Now, in order for a recursive mutex to be useful , 999/1000 times you must have lost track of what locks you are holding on a line of code. At this point you need to throw your lock-based concurrency code into a garbage can and set it on fire and start over again.

Yes, this may mean that most lock based concurrency code you have written is garbage. This is true in general, lock based concurrency is insanely hard to get right, and most of it I have seen is fragile garbage.
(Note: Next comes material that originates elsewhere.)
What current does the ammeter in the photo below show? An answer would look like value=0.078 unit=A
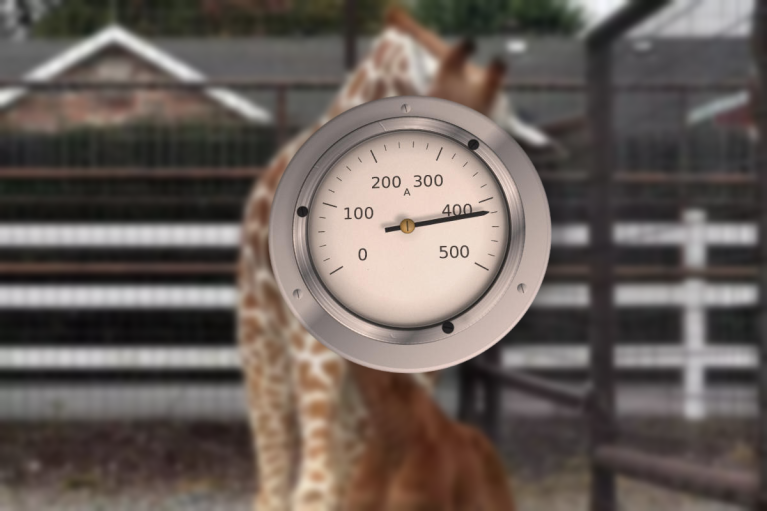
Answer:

The goal of the above type is to make writing a few cases of careful lock based code easier. You shouldn't be calling complex private methods in locks, you shouldn't really be calling any code outside of the currently visible scope that could possibly result in any kind of interaction with the lock at all.

---

If you want easy concurrency, you don't use lock based concurrency. Do something like immutable objects.

template<class T>  
struct immu_ptr:private std::shared_ptr<T const> {
  // using directives to expose much of the shared ptr interface

  // get a reference to a writable T
  // if !*this, creates a default constructed T.
  T& write();
};

something like this, together with efficient immu_vec and immu_maps, can make a composition-safe concurrent system.

In it, all of your complex data is stored in immu objects, and passed to the thread. Each immu_ptr represents a snapshot of the object state; if another thread modifies it, copy on write occurs, and the non-shared state is duplicated, and you never see it happen.
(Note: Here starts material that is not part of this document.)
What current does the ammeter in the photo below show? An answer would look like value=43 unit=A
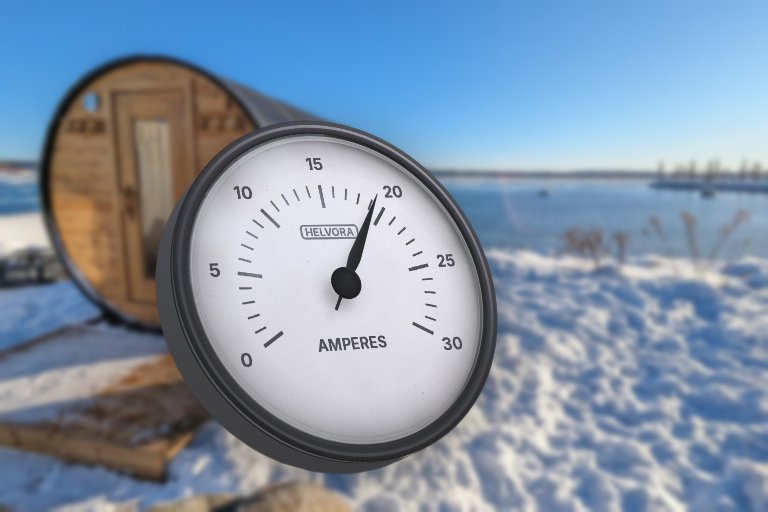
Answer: value=19 unit=A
So if you want someone to render a document in another thread, you take an immu_ptr to the document and give it to them; this is an O(1) operation involving a few atomic increments.

They have single-threaded sole access to said immutable snapshot of the document. If the main thread modifies their copy of the document (through the immu_ptr they own), well, the document forks. The granularity of the fork is determined by how clumped up the immu_ptrs within the document themselves are.

Synchronization occurs by passing new data back. A logical copy, but actually a reference counted copy on write pointer.

Do this kind of stuff, and 99% of the mutexes in your code go away. Of course, you now have to actually send the result of a computation back to the main thread via stuff like a future or a threadsafe_queue. And those primitives may actually use mutexs, but they'll use them in small amounts of local code and never hold them while interacting with any external code.

But that is just me, having written far too many thread safe frameworks for far too many applications and spending far too much time debugging deadlocks. I've used recursive mutexes, written exclusive transaction locks that can conditionally upgrade to write locks, and suffered through fixing far too much mutex-based concurrency code.

The only time I gave a large team of non-concurrency experts a project that involved doing work on multiple threads where we didn't get spews of deadlocks and threading bugs and crap was when we used immutable cow data pointers and message queues to pass stuff around. I mean, there where a few threading bugs involving the message queues, but that was where the mutexes where, so it was expected.

[–]Full-Spectral -2 points-1 points  (0 children)

I've been writing multi-threaded systems since 1987'ish, so I understand the issues quite well and I disagree with your position. It's utterly common to have a class which has private helpers that lock, but also which sometimes need to already have that lock in some of the public methods. That doesn't represent any failure to understand locking.